(INFORMATION Opens)

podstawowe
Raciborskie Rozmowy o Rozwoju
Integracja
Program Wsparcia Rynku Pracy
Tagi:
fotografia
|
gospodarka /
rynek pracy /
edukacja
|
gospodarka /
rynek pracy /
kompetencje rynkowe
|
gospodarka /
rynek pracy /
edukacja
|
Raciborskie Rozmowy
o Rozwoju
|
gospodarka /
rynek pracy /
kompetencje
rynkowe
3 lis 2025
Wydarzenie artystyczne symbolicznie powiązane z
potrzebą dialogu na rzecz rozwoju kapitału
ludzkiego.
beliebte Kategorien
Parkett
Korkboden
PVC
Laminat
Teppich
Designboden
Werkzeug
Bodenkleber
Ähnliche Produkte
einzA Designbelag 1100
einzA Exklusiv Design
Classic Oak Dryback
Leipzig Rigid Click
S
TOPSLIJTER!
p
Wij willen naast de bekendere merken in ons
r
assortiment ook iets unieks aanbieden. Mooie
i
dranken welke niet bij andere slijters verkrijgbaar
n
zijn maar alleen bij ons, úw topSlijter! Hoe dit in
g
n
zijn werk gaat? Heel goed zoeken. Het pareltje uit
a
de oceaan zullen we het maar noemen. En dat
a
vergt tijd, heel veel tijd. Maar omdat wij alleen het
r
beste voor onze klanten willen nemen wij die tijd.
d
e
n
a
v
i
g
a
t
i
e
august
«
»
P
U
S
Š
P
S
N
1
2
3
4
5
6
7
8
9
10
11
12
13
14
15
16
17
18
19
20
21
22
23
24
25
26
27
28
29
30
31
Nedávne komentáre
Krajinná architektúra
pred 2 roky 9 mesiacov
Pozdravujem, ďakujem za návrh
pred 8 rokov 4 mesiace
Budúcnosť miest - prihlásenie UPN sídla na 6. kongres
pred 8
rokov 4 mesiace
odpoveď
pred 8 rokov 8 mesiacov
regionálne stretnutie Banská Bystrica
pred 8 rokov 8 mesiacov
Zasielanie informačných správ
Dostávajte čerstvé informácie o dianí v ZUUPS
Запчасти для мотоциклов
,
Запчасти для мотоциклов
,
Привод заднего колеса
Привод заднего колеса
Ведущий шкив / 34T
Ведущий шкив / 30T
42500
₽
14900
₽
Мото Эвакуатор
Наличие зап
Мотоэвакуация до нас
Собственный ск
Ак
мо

(INFORMATION Closes)

● **TRY IT**
Print every line of the listing above verbatim, in the same order.

● **YOUR RESPONSE**
podstawowe
Raciborskie Rozmowy o Rozwoju
Integracja
Program Wsparcia Rynku Pracy
Tagi:
fotografia
|
gospodarka /
rynek pracy /
edukacja
|
gospodarka /
rynek pracy /
kompetencje rynkowe
|
gospodarka /
rynek pracy /
edukacja
|
Raciborskie Rozmowy
o Rozwoju
|
gospodarka /
rynek pracy /
kompetencje
rynkowe
3 lis 2025
Wydarzenie artystyczne symbolicznie powiązane z
potrzebą dialogu na rzecz rozwoju kapitału
ludzkiego.
beliebte Kategorien
Parkett
Korkboden
PVC
Laminat
Teppich
Designboden
Werkzeug
Bodenkleber
Ähnliche Produkte
einzA Designbelag 1100
einzA Exklusiv Design
Classic Oak Dryback
Leipzig Rigid Click
S
TOPSLIJTER!
p
Wij willen naast de bekendere merken in ons
r
assortiment ook iets unieks aanbieden. Mooie
i
dranken welke niet bij andere slijters verkrijgbaar
n
zijn maar alleen bij ons, úw topSlijter! Hoe dit in
g
n
zijn werk gaat? Heel goed zoeken. Het pareltje uit
a
de oceaan zullen we het maar noemen. En dat
a
vergt tijd, heel veel tijd. Maar omdat wij alleen het
r
beste voor onze klanten willen nemen wij die tijd.
d
e
n
a
v
i
g
a
t
i
e
august
«
»
P
U
S
Š
P
S
N
1
2
3
4
5
6
7
8
9
10
11
12
13
14
15
16
17
18
19
20
21
22
23
24
25
26
27
28
29
30
31
Nedávne komentáre
Krajinná architektúra
pred 2 roky 9 mesiacov
Pozdravujem, ďakujem za návrh
pred 8 rokov 4 mesiace
Budúcnosť miest - prihlásenie UPN sídla na 6. kongres
pred 8
rokov 4 mesiace
odpoveď
pred 8 rokov 8 mesiacov
regionálne stretnutie Banská Bystrica
pred 8 rokov 8 mesiacov
Zasielanie informačných správ
Dostávajte čerstvé informácie o dianí v ZUUPS
Запчасти для мотоциклов
,
Запчасти для мотоциклов
,
Привод заднего колеса
Привод заднего колеса
Ведущий шкив / 34T
Ведущий шкив / 30T
42500
₽
14900
₽
Мото Эвакуатор
Наличие зап
Мотоэвакуация до нас
Собственный ск
Ак
мо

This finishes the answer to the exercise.